Hans, Baron von Wangenheim (1859 – 26 October 1915) was a diplomat for Imperial Germany.

In early 1915, he sent key reports to the German government about the Armenian genocide, then ongoing.

== Life ==
Hans von Wangenheim was a German noble born in Gotha, where he was educated at the Ernestine Gymnasium.

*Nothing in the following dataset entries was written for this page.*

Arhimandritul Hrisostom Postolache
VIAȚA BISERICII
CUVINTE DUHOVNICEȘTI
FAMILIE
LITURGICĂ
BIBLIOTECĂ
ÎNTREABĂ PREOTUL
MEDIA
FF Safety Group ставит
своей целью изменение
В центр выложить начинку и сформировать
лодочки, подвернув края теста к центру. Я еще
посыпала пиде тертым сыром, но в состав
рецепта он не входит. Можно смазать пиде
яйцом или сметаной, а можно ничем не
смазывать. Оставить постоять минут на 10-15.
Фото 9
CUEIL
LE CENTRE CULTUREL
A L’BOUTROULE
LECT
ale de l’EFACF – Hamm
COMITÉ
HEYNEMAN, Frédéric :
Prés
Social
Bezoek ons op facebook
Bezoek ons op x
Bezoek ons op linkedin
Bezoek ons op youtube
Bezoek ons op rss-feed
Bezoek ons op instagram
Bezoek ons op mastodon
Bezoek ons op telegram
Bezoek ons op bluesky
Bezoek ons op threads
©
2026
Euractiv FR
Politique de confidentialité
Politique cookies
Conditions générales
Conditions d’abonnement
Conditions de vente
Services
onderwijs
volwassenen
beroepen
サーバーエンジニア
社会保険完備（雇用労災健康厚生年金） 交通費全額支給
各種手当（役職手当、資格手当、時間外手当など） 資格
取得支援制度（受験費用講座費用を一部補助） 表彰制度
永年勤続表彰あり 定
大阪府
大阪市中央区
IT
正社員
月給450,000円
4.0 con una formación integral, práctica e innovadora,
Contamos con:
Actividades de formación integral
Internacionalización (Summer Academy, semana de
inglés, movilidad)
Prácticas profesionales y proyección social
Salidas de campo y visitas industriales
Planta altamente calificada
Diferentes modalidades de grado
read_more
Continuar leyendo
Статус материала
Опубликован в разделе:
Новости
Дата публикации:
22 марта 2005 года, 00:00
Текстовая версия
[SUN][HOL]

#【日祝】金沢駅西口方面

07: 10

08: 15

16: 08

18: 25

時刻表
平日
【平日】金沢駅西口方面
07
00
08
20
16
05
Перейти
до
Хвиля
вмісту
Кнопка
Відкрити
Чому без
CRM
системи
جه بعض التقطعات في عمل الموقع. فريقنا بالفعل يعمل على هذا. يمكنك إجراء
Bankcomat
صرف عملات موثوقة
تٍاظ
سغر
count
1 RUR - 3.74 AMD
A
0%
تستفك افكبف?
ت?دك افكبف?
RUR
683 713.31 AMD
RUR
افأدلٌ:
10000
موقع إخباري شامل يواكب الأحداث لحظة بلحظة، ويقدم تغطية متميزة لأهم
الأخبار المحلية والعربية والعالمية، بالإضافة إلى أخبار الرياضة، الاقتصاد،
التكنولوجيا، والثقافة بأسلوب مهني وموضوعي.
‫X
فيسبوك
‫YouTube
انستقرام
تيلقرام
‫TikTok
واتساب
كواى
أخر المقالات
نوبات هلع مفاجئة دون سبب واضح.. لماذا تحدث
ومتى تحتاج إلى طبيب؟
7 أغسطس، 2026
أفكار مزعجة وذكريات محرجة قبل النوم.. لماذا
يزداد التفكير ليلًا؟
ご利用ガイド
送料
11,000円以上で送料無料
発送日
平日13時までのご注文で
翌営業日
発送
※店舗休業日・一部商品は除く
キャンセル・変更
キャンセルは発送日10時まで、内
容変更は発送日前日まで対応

In 1902 he married Johanna Freiin von Spitzemberg (1877–1960), the daughter of Carl, Baron von Spitzemberg and Hildegard Baroness von Spitzemberg, née Freiin von Varnbüler.

He served abroad as, First Secretary at the embassy in Constantinople (1899–1904), minister to Mexico (1904–1908), chargé d'affaires in Tangier (1908), minister in Athens (1909–1912) and ambassador to the Ottoman Empire (1912–1915).

With the outbreak of World War I, Wangenheim was instrumental in securing the entry of the Ottoman Empire into the war as part of the Central Powers. Wangenheim oversaw Max von Oppenheim's successful attempt to get Ottoman Caliph Mehmed V to declare Jihad against the Triple Entente. During the time of the Armenian genocide, there were accusations of German complicity and questions were raised as to Wangenheim's position of 'non-intervention'; the American ambassador to the Ottoman Empire, Henry Morgenthau, in his book Ambassador Morgenthau's Story (1918) would virulently criticise Wangenheim's role. In an interview with an American journalist, Wangenheim stated: "I do not blame the Turks for what they are doing to the Armenians ... They are entirely justified".

Also in Turkey at that time was the socialist revolutionary, arms dealer and German agent Alexander Parvus. Wangenheim sent Parvus to Berlin in March 1915 endorsing Parvus's plan that Germany back the Bolsheviks against the Russian Empire.

The Russian statesman Sergey Sazonov regarded Wangenheim as "the most successful of the German fighting diplomatists".

Wangenheim died of a stroke in Constantinople on 26 October 1915, then diagnosed to have been most likely as 'neurasthenic' tendencies. Rumors spread (even into the United States) that he had been poisoned.